Although this case is before us in the unemployment benefit context, what is really at its core is the sentencing decision of a trial judge. While criminal law and its processes do not fit neatly into this Court’s wheelhouse, we cannot ignore the profound experience a judge has in sentencing another. In fact, in no other area of the law is a judge’s decision more consequential and impactful to the party before him or her. “If the hundreds of American judges who sit on criminal cases were polled as to what was the most trying facet of their jobs, the vast majority would almost certainly answer ‘Sentencing.’ In no other judicial function is the judge more alone; no other act of his [or hers] carries greater potentialities for good or evil than the determination of how society will treat its transgressors.” See Judge Irving R.'Kaufman, Sentencing: The Judge’s Problem, Atlantic Monthly, January 1960, available at http://www.the_atlantic.com/past/docs/unbound/flashbks/death/kaufman.htm, (last viewed May 19, 2017).
The General Assembly guides the sentencing decision and directs the judge to consider, among other things, “the rehabilitative needs of the defendant.” 42 Pa.C.S. § 9721(b). These considerations are applied to the array of alternatives outlined by statute, which include the possibility of a sentence of partial confinement such as that imposed on Daniel Harmon (Claimant) pursuant to 42 Pa. C.S. § 9721(a)(3). As the President Judge rightly notes, this sentence allowed Claimant to serve time in a manner which provided him with complete liberty to remain employed during the normal workweek. Particularly tailored to Claimant, this sentence fulfills the statutory purpose of addressing his rehabilitative needs.
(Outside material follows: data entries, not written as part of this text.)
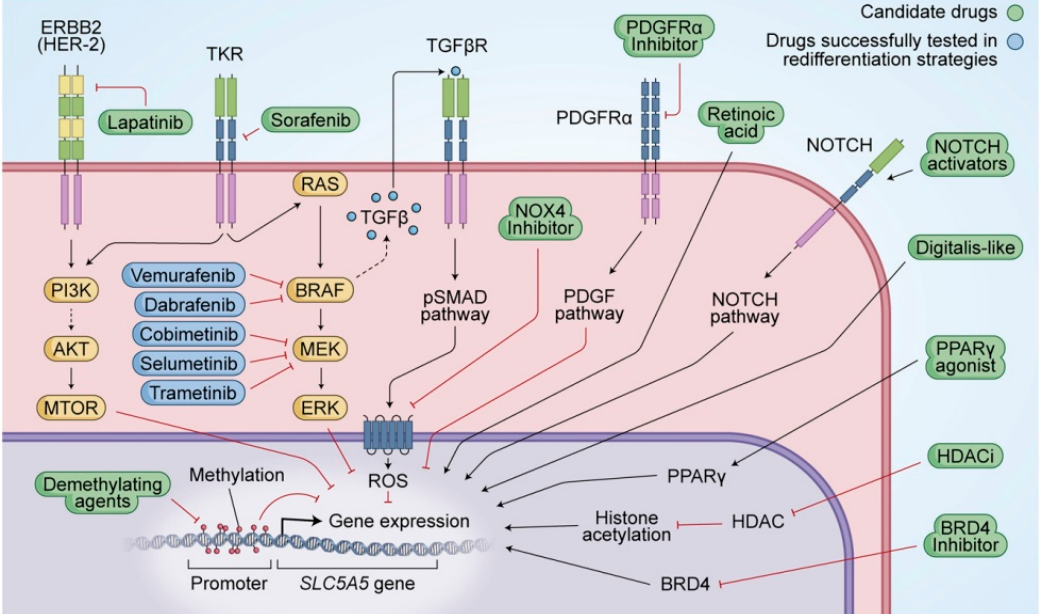
Figure 4. Current and future activators of NIS symporter in treating radioiodine refractory disease: MAPK (mitogen-activated protein kinase) (RAS/RAF/MEK) and Phosphoinositide 3-kinases (PI3K/protein kinase B, AKT/mechanistic target of rapamycin (mTOR)) are key signaling pathways in thyroid cancer pathogenesis. Signaling cascades can be blocked by new targeted therapies. The crosstalk between MAPK and PI3K through RAS represents a tumor escape mechanism from known multi-kinase inhibitors and selective inhibitors of BRAF. The PI3K-AKT pathway activation leads to suppression of NIS glycosylation and surface translocation. The inhibition of mTOR promotes redifferentiation of thyroid cancer cells by upregulation of NIS mRNA and protein expression through increased transcription of thyroid transcription factor 1 (TTF1). Another important positive regulator of NIS expression is Phosphatase and tensin homolog (PTEN). TSH signals through the heterotrimeric G-protein complex and through activation of cyclic adenosine monophosphate (cAMP) increase transcription of the NIS gene. Aberrant activation of the MAPK signaling pathway inhibits Phosphatidylinositol glycan anchor biosynthesis class U protein (PIGU) expression and NIS basolateral transport. Pituitary tumor-transforming gene 1 (PTTG1) and pituitary binding factor (PBF) overexpression results in decreased NIS levels in thyroid cancer. Genetic and epigenetic alterations in the RTK/BRAF/MAPK/ERK and PI3K-AKT-mTOR pathways by acquired point mutations, chromosomal rearrangement, or aberrant gene methylation underlies the diminished NIS signaling central to RAI refractoriness. First, BRAF activates TGF β -transforming growth factor β )/Smad3 signaling, which directly impairs the ability of the thyroid-specific transcription factor paired box gene 8 (PAX8) to bind the NIS promoter in follicular cells. Second, BRAF epigenetically regulates NIS by driving histone deacetylation of the H3 and H4 lysine residues of the NIS promoter, directly preventing its transcription [68]. Copyright ID 1188004-1, Bioscientifica Limited.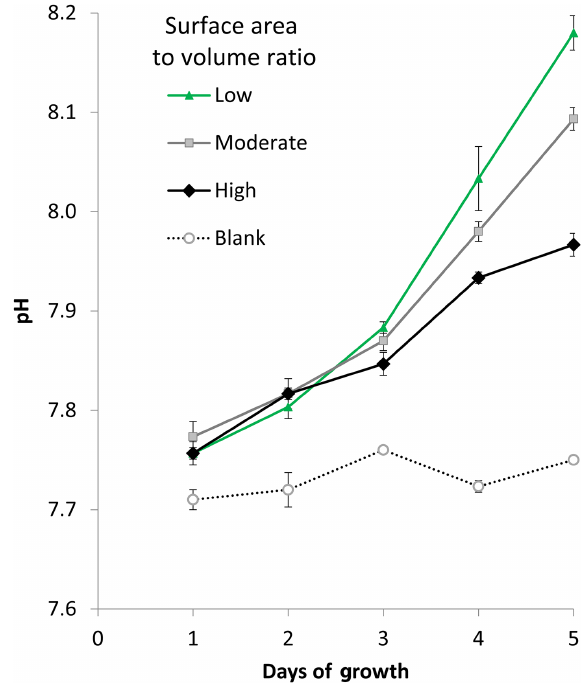
Figure 2. Flasks with high surface area to volume ratios show more evidence of atmospheric equilibration compared to low surface area to volume flasks when biomass and air–water CO 2 gradients are high after several days of growth. Treatments represent triplicate batch cultures of Emiliania Huxleyi . Surface area to volume ratios tested are 90 (low), 116 (moderate), and 162 (high)cm 2 L − 1 , corre- sponding to volumes of 900, 700, and 500mL in a square 1L flask ( n = 3). Blanks, which do not contain algal cells, retain relatively constant pH (total scale). Values are means; error bars are standard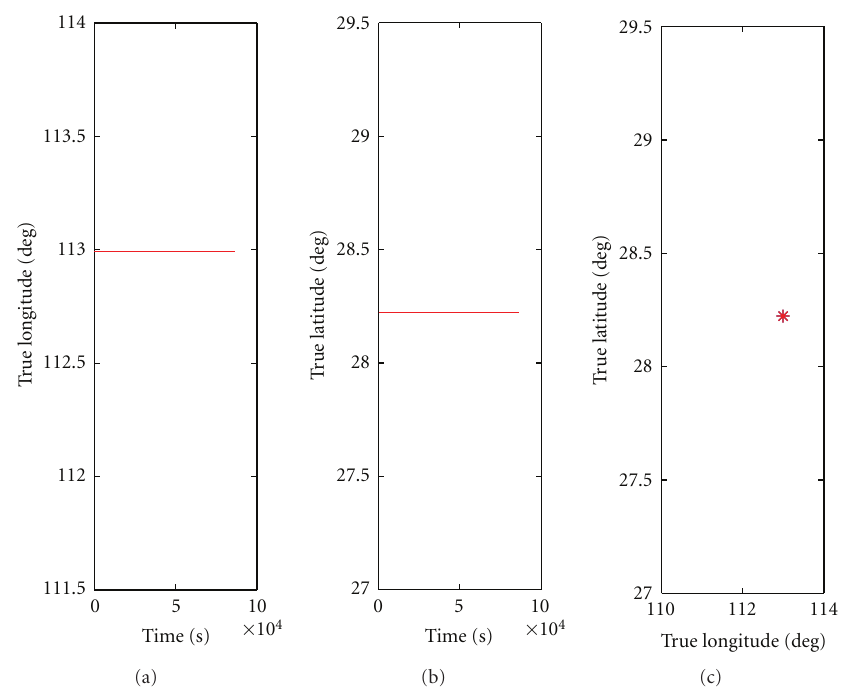
Figure 24: The trajectory of real data set B.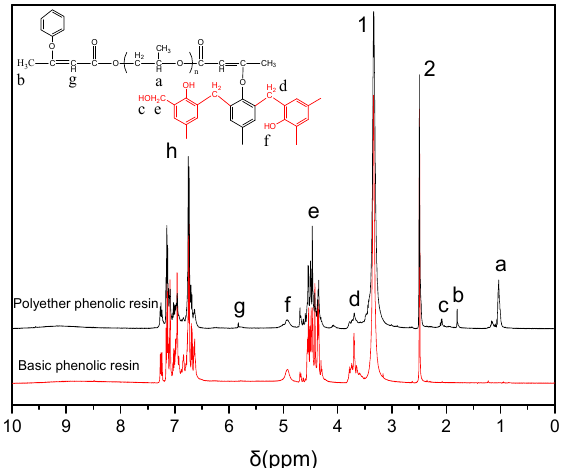
Figure 2. The 1 H nuclear magnetic resonance (NMR) spectra of the basic phenolic resin and polyether phenolic resin (the amount of acetoacetic ester-terminated polyether is 16% of the amount of phenol).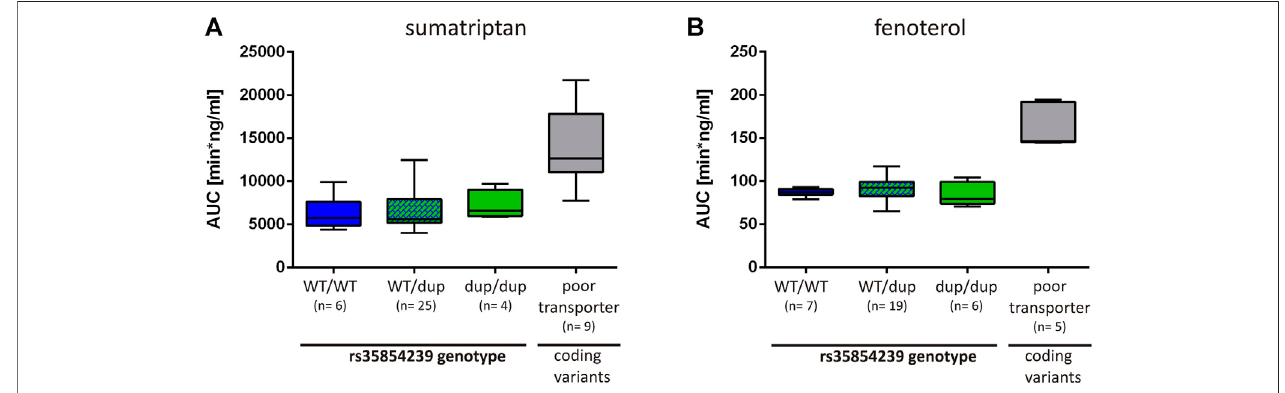
FIGURE 7 | Effects of rs35854239 on the pharmacokinetics of (A) sumatriptan and (B) fenoterol. The AUC of (A) sumatriptan and (B) fenoterol is depicted depending on the rs35854239 genotype and compared to the OCT1 phenotype (poor transporters). Poor transporters comprise homozygous or compound heterozygous carriers of the OCT1 alleles *3, *4, and *5 harboring the coding variants Arg61Cys, Gly401Ser or Gly465Arg, respectively. Dup, rs35854239 duplication allele; WT, wild-type OCT1 allele; AUC, area under the plasma concentration-time curve. Boxplots show median, lower (25%) and upper (75%) quartiles.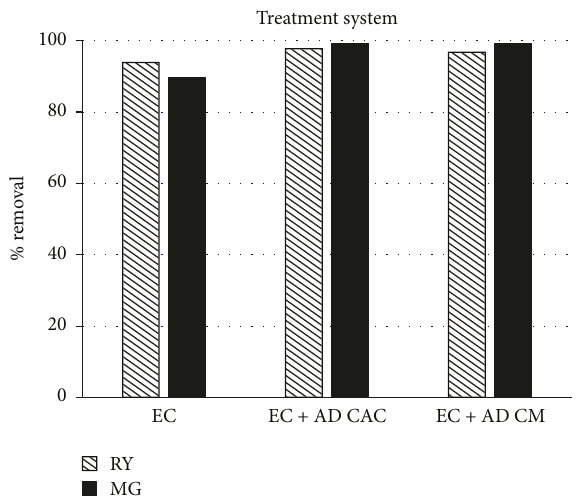
Figure 7: Malachite green and Remazol yellow removal efficiencies with electrocoagulation and electrocoagulation-adsorption CAC and electrocoagulation-adsorption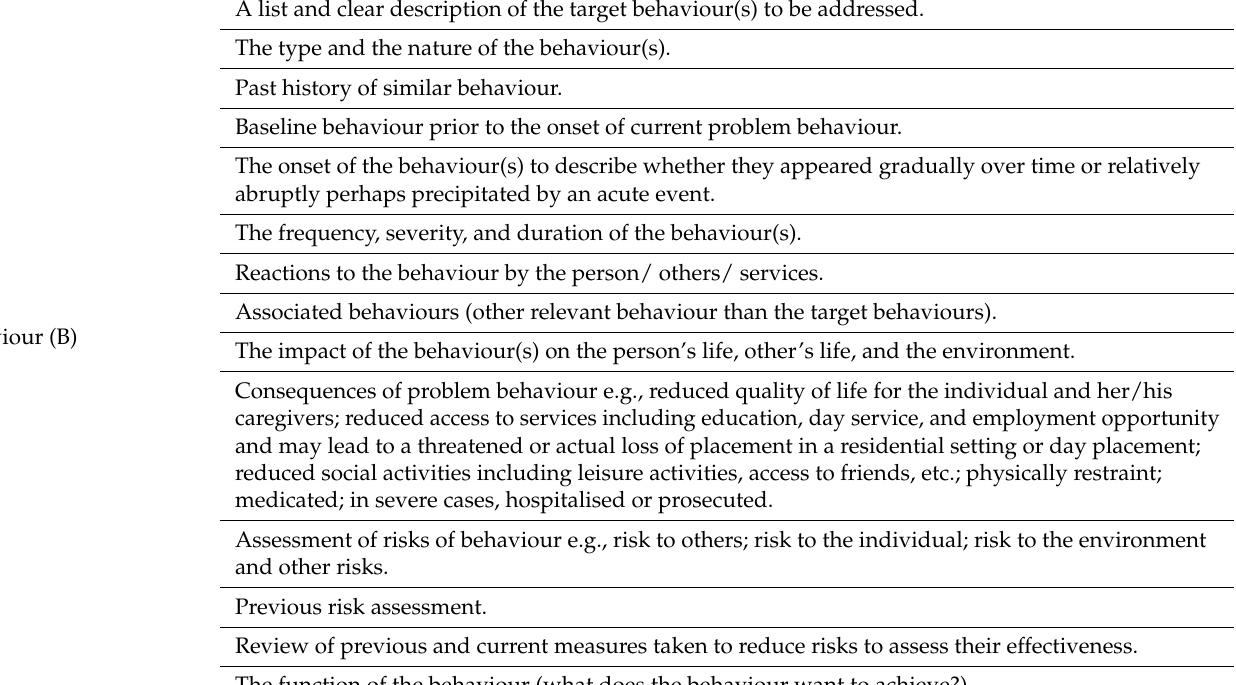
Table A1. BMPPS model of challenging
Although circumstances cost him employment through no fault of his, receipt of unemployment benefits nonetheless would have supported Claimant’s rehabilitation given, the requirement in Section 401(b)(1) of the Law that benefits must accompany supervised efforts to seek employment.2 By construing Section 402.6 as it does, the Majority interferes with this rehabilitative effort in a way the legislature cannot have intended.
Whatever the motivation behind the enactment of Section 402.6,3 it would be the epitome , of illogic for the General Assembly to construct a mechanism for courts to fashion a rehabilitative remedy for transgressors with one statute, only to have that remedy eviscerated through exercise of another statute, particularly when the latter has only a “humane” and “remedial” purpose.
For these reasons, as well as those articulated by the President Judge, I am compelled to dissent.
President Judge Leavitt and Judge Wojcik join in this dissent.

. Act of December 5, 1936, Second Ex. Sess., P.L. (1937) 2897, added by the Act of October 30, 1996, P.L. 738, as amended, 43 P.S. § 802.6.

. Act of December 5, 1936, Second Ex. Sess., P.L. (1937) 2897, as amended, 43 P.S. § 801(b)(1).

. President Judge Leavitt’s reference to the legislative sponsor’s quote is quite telling, See Harmon v. Unemployment Comp. Bd. of Review, (Pa. Cmwlth., No. 787 C.D. 2015, filed June 7, 2017) (Leavitt, P.J., dissenting op. at 1067 n.2).